→ **Supplied records**:
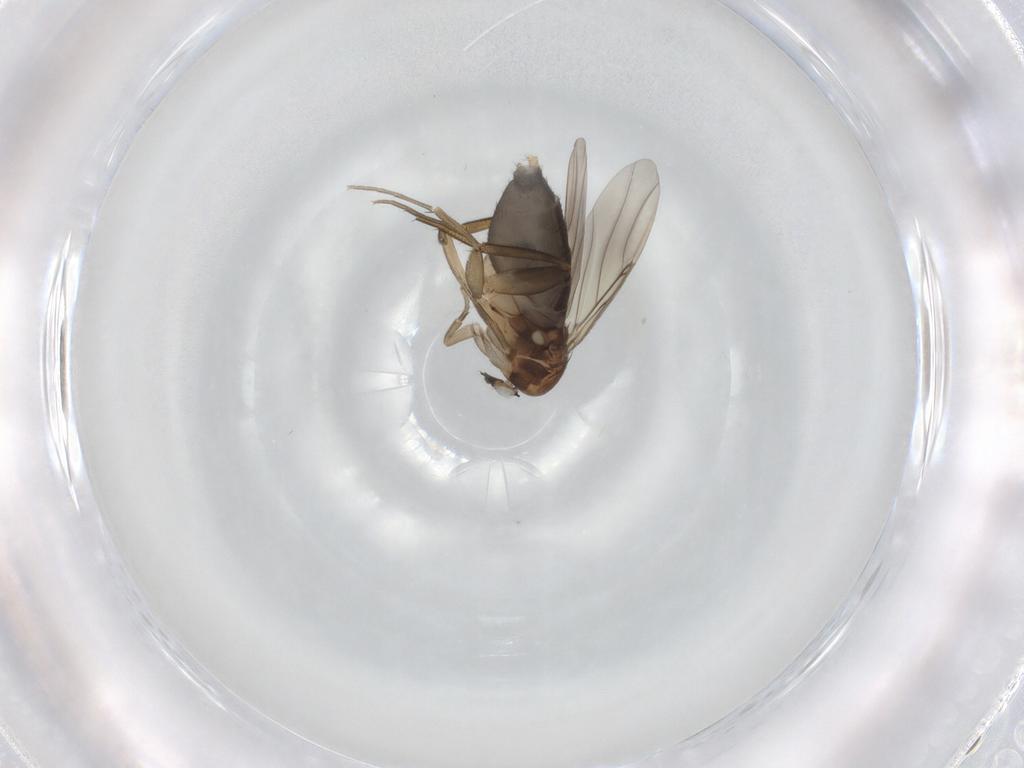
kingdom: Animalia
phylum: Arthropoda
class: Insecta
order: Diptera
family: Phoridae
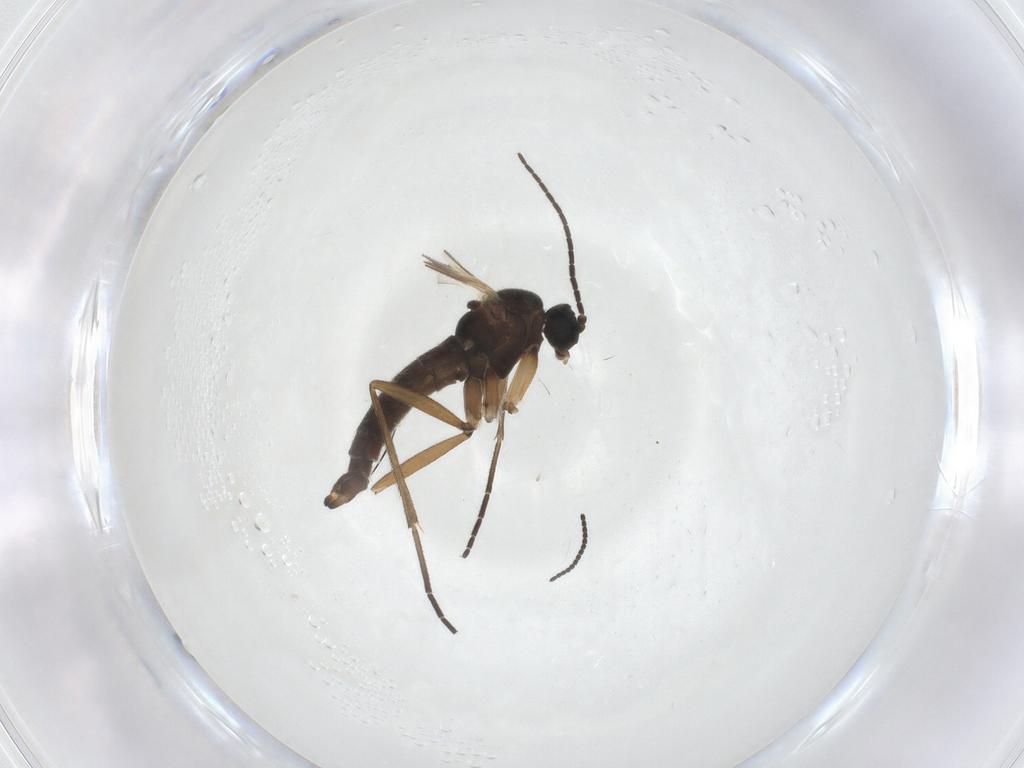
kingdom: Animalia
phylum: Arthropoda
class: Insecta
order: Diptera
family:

→ **Problem statement**: Write down every line from the rows above word for word, without the pictures.

→ **Answer**:
kingdom: Animalia
phylum: Arthropoda
class: Insecta
order: Diptera
family: Phoridae
kingdom: Animalia
phylum: Arthropoda
class: Insecta
order: Diptera
family:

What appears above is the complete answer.